#### Written exercise:
Can you lay out the items below as a two-column CSV with the headers item and answer, one row per item, each field in quotation marks and every line break turned into a space? Begin at the line that has "the sample **9:27**" and stop after the line that has "parsed: **5:39**".

_ _ _ _ _

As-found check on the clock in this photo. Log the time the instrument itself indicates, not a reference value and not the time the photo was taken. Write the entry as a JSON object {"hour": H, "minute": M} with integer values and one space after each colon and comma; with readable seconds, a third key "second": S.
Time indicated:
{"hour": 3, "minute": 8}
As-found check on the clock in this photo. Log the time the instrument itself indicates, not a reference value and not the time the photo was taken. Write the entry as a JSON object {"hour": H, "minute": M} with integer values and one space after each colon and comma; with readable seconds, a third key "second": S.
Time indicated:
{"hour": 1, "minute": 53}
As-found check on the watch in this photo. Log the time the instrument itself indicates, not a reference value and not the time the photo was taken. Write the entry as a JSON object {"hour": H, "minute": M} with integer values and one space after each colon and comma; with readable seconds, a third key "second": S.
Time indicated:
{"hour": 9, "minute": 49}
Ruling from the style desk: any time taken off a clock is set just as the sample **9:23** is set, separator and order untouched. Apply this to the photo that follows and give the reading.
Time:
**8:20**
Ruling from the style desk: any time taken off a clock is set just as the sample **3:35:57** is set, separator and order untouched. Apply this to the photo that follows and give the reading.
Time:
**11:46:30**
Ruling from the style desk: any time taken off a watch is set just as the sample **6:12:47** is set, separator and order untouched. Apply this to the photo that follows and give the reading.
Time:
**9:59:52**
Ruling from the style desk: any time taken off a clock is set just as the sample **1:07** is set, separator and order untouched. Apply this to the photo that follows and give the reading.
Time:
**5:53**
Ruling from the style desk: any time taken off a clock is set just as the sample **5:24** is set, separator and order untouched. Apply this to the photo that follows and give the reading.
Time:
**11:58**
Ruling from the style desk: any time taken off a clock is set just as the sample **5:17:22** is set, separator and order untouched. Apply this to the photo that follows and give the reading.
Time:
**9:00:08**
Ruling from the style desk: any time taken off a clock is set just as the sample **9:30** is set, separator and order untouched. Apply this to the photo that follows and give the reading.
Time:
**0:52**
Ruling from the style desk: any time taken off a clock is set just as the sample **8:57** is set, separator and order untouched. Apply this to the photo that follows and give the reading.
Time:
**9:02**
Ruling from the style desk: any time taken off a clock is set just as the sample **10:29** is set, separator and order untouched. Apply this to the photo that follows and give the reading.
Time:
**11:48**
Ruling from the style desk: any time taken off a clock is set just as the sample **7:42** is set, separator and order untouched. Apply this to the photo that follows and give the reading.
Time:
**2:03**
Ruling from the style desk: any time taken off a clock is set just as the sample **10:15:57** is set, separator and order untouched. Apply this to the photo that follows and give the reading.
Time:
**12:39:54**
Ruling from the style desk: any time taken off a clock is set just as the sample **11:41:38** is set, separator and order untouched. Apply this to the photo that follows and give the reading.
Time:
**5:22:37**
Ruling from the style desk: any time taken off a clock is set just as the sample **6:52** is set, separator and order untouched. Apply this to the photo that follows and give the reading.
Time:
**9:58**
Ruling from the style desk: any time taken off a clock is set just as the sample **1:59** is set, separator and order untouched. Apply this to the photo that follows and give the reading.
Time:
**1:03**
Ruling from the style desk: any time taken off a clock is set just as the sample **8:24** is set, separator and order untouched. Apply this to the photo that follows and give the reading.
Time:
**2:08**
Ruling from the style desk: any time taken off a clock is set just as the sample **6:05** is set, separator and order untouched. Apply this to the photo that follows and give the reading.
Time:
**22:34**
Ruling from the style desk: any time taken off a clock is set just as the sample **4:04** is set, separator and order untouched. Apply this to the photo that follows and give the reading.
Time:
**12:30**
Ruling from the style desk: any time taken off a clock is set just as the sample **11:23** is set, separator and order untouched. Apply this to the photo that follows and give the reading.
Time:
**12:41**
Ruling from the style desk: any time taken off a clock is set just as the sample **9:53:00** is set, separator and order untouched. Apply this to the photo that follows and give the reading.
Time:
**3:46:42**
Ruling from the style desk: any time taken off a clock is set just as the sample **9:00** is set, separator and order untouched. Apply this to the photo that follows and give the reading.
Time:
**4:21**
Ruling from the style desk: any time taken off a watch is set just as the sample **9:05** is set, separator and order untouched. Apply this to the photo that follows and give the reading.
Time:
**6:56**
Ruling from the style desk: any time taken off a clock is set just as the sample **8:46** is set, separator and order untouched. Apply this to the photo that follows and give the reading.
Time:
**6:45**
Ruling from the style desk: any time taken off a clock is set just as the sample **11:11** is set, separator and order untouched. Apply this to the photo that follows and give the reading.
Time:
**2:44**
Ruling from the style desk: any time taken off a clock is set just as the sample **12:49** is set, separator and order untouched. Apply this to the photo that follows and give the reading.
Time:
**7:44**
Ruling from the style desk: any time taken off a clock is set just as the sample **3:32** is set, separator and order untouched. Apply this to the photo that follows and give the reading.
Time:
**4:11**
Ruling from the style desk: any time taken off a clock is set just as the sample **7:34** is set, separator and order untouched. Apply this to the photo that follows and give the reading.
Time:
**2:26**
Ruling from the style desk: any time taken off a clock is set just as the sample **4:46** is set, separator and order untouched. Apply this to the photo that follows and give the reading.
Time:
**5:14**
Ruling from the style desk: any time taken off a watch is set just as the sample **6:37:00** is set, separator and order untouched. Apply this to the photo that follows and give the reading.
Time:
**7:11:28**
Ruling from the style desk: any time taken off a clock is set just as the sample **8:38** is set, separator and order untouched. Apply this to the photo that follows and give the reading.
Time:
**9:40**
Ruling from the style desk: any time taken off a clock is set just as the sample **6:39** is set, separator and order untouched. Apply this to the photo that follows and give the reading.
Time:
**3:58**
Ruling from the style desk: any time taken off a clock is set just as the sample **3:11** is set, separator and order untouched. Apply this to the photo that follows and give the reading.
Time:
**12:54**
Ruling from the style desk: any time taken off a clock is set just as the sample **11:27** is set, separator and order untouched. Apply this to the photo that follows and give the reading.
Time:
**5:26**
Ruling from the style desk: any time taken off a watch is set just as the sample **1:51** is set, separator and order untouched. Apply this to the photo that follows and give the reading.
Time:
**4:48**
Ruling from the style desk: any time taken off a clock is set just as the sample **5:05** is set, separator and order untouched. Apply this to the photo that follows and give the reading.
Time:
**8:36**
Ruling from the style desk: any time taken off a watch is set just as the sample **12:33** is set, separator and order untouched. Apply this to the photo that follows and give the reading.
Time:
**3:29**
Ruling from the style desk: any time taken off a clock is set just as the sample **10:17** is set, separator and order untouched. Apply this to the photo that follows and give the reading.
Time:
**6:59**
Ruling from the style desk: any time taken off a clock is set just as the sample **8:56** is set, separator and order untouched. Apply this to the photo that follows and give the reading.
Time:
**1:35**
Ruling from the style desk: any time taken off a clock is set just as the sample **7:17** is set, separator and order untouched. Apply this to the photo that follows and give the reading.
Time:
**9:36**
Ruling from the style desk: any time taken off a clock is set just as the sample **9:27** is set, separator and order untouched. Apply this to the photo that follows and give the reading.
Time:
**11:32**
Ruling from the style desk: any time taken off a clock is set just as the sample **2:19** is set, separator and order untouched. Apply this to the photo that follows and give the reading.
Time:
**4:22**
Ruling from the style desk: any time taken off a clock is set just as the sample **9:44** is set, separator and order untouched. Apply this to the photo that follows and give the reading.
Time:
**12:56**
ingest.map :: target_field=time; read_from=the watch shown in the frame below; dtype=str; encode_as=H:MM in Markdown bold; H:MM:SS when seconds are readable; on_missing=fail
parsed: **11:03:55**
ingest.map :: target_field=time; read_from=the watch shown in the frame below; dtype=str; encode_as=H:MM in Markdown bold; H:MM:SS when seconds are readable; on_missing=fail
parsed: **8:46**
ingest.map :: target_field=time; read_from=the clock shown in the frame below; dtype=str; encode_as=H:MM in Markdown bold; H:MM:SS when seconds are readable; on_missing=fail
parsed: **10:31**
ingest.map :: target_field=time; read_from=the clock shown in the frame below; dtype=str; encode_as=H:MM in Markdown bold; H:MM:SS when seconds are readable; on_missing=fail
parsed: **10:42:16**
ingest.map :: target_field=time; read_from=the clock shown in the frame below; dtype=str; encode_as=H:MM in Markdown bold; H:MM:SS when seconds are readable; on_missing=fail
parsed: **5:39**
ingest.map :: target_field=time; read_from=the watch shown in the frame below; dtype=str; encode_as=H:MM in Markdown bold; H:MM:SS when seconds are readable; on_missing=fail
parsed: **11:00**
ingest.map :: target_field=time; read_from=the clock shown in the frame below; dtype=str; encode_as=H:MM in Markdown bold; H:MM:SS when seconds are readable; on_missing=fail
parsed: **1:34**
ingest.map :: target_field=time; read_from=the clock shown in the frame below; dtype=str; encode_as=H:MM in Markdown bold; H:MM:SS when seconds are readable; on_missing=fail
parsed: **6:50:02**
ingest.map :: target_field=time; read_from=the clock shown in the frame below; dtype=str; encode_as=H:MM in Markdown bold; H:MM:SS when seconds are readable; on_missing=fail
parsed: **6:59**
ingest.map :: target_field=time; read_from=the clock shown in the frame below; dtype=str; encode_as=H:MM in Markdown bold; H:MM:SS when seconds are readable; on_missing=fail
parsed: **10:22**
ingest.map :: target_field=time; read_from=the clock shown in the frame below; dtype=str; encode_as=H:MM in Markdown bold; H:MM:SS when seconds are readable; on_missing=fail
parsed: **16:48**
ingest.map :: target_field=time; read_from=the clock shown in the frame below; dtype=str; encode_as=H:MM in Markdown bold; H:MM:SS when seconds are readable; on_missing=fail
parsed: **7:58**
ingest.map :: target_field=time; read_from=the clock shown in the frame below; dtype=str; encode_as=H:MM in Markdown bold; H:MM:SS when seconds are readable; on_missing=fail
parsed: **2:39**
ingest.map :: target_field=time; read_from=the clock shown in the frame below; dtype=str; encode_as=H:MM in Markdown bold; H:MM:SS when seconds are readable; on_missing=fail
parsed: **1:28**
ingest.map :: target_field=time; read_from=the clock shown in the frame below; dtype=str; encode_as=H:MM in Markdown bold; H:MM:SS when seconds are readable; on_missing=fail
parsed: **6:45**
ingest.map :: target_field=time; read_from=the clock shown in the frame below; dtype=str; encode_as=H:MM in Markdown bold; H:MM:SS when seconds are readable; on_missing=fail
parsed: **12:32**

_ _ _ _ _

#### Written reply:
item,answer
"Ruling from the style desk: any time taken off a clock is set just as the sample **9:27** is set, separator and order untouched. Apply this to the photo that follows and give the reading. Time:","**11:32**"
"Ruling from the style desk: any time taken off a clock is set just as the sample **2:19** is set, separator and order untouched. Apply this to the photo that follows and give the reading. Time:","**4:22**"
"Ruling from the style desk: any time taken off a clock is set just as the sample **9:44** is set, separator and order untouched. Apply this to the photo that follows and give the reading. Time:","**12:56**"
"ingest.map :: target_field=time; read_from=the watch shown in the frame below; dtype=str; encode_as=H:MM in Markdown bold; H:MM:SS when seconds are readable; on_missing=fail parsed:","**11:03:55**"
"ingest.map :: target_field=time; read_from=the watch shown in the frame below; dtype=str; encode_as=H:MM in Markdown bold; H:MM:SS when seconds are readable; on_missing=fail parsed:","**8:46**"
"ingest.map :: target_field=time; read_from=the clock shown in the frame below; dtype=str; encode_as=H:MM in Markdown bold; H:MM:SS when seconds are readable; on_missing=fail parsed:","**10:31**"
"ingest.map :: target_field=time; read_from=the clock shown in the frame below; dtype=str; encode_as=H:MM in Markdown bold; H:MM:SS when seconds are readable; on_missing=fail parsed:","**10:42:16**"
"ingest.map :: target_field=time; read_from=the clock shown in the frame below; dtype=str; encode_as=H:MM in Markdown bold; H:MM:SS when seconds are readable; on_missing=fail parsed:","**5:39**"